Exercise aim: What lines in the entries below contain the word "source"? Copy all of them.
━━━
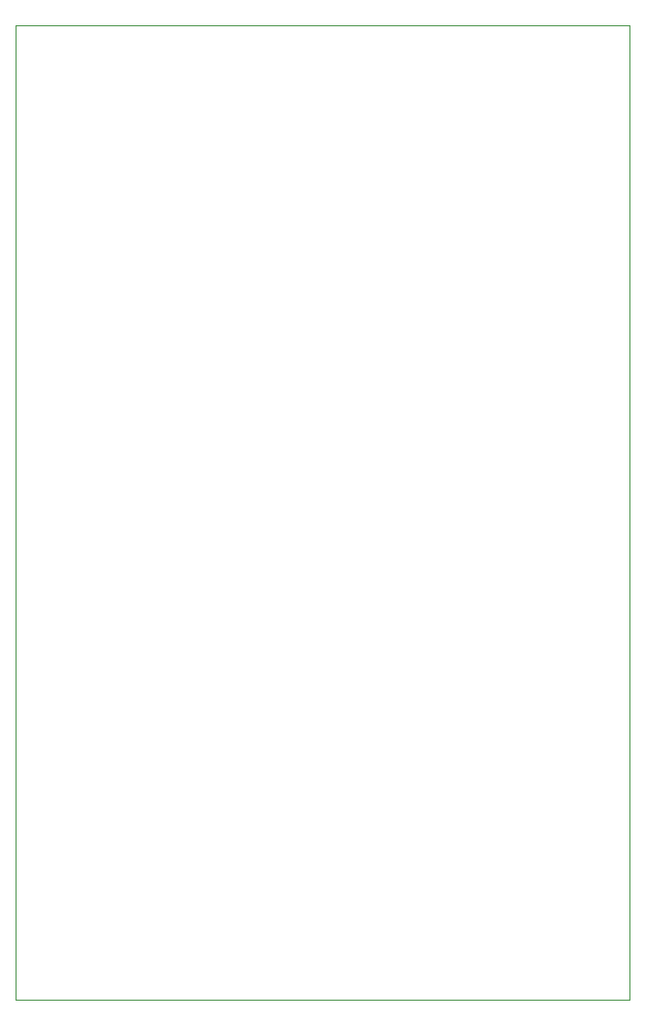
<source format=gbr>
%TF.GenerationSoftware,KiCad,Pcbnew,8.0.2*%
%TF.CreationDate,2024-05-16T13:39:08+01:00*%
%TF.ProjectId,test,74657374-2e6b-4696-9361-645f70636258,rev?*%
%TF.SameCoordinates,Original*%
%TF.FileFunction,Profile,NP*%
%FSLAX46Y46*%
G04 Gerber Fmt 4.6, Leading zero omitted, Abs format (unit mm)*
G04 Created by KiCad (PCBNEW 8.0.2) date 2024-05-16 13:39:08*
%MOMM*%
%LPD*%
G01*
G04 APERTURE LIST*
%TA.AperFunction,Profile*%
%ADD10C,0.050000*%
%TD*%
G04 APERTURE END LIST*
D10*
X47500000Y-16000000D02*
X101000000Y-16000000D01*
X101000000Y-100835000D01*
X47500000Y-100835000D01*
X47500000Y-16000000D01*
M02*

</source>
━━━
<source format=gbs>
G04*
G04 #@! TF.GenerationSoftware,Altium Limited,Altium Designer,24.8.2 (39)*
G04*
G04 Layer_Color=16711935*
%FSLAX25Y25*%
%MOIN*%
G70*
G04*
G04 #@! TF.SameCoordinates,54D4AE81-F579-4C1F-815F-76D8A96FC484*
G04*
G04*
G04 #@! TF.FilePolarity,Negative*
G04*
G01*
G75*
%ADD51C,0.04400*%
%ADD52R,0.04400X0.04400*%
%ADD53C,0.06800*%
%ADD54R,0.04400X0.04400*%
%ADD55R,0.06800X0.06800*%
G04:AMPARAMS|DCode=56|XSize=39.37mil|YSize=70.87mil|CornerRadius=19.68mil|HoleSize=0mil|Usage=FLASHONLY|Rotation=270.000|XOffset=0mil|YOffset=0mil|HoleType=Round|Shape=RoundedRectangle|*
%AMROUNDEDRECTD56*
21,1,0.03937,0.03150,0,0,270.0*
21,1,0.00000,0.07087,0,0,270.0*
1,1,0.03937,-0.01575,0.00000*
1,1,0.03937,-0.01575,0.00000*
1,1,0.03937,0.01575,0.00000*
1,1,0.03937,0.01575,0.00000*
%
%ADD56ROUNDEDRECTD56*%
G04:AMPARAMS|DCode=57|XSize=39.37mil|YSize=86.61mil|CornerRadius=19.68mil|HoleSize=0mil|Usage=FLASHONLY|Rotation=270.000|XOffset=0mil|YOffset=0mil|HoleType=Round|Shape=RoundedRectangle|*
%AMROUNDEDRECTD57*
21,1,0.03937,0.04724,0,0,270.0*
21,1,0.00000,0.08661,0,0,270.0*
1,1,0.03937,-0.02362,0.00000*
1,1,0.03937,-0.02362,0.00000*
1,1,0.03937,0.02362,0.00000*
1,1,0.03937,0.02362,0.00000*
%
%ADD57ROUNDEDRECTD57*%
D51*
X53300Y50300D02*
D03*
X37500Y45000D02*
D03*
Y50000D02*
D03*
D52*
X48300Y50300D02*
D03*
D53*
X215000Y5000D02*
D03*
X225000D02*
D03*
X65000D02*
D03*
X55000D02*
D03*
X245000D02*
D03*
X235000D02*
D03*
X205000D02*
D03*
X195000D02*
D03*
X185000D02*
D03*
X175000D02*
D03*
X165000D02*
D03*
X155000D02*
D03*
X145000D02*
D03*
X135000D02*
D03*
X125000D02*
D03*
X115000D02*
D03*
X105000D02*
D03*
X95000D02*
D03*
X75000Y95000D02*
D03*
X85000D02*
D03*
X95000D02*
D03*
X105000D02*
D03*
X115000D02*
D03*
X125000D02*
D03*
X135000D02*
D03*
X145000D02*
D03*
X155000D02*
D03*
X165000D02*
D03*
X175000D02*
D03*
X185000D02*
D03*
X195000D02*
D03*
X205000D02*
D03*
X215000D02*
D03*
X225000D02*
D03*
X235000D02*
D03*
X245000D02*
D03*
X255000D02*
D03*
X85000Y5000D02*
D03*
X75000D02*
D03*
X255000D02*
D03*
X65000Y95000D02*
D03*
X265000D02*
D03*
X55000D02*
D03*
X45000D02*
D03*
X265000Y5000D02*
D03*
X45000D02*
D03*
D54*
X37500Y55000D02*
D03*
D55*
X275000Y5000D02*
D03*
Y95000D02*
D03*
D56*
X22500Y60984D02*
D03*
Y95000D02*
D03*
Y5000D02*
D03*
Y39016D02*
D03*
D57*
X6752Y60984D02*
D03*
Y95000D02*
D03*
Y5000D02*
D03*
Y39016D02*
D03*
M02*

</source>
━━━
Task result:
<source format=gbr>
</source>
<source format=gbs>
</source>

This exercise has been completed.